## [Provided passage]
........

Calcium and Hydroxide Release from Pulp-Capping-Materials and Temperature-Rise During Polymerization

The objective of this study was to evaluate the release of calcium-ions from different pulp-capping materials determine the pH changes at different time intervals and compare the temperature rise during polymerization.

Method: Three light-cured calcium-hydroxide containing materials (BinerLC, CalcimolLC, Ultra-Blend Plus), a light-cured resin-modified calcium-silicate filled material (TheraCalLC) and as a self-setting calcium-hydroxide containing material (Dycal) as a control group were used for evaluating calcium-hydroxide release. All materials were analzed after 3, 24, 72, 168, 336,672 hours. The release of calcium-ions and pH changes were measured using an atomic absorption spectrophotometer and a pH- meter, respectively. In order to evaluate temperature rise of light-cured materials during polymerization, pulpal circulation was simulated by water cycling through the pulp with a defined flow pressure to simulate the clinical case. For calcium release and pH changes, statistical evaluation was performed by means of Kruskal-Wallis and Mann-Whitney U test and thermal changes were analysed by one-way ANOVA and Tukey HSD tests (p<0.05).

Result:

TheraCalLC released the highest level of calcium-ions at 24 hours among all materials at all-time intervals. The lowest calcium-ions were released from BinerLC at all-time periods. While the TheraCalLC released highest calcium-ions at 3,24,72 hours, Dycal released  the highest calcium-ions at 168,336 and 672 hours among all materials. Whereas, there were statistically significant difference between pH values of Dycal and TheraCalLC at 72 and 672 hours, there were no statistically significant difference at other time intervals between these materials. The highest and the lowest temperature rises were for Ultra-Blend Plus and the TheracalLC, respectively. In all materials’ evaluation, while there was no significantly difference between BinerLC and Ultra-BlendPlus groups, there were statistically differences between all other groups.

Conclusion:

TheraCalLC is a promising material with its high pH level, releasing high calcium-ions and relatively lowest temperature rise during polymerization over deep cavities.

........

## [Data extract]
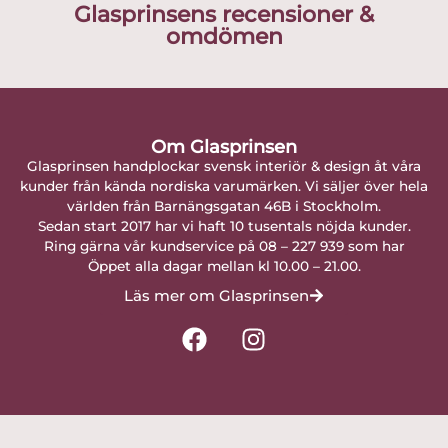
Glasprinsens recensioner &
omdömen
Om Glasprinsen
Glasprinsen handplockar svensk interiör & design åt våra
kunder från kända nordiska varumärken. Vi säljer över hela
världen från Barnängsgatan 46B i Stockholm.
Sedan start 2017 har vi haft 10 tusentals nöjda kunder.
Ring gärna vår kundservice på 08 – 227 939 som har
Öppet alla dagar mellan kl 10.00 – 21.00.
Läs mer om Glasprinsen
F
I
a
n
c
s
e
t
b
a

........

## [Goal of the exercise]
Reproduce the part of the pulp-capping study abstract that begins with "The objective of" and ends after "rise during polymerization.".

## [Your response]
The objective of this study was to evaluate the release of calcium-ions from different pulp-capping materials determine the pH changes at different time intervals and compare the temperature rise during polymerization.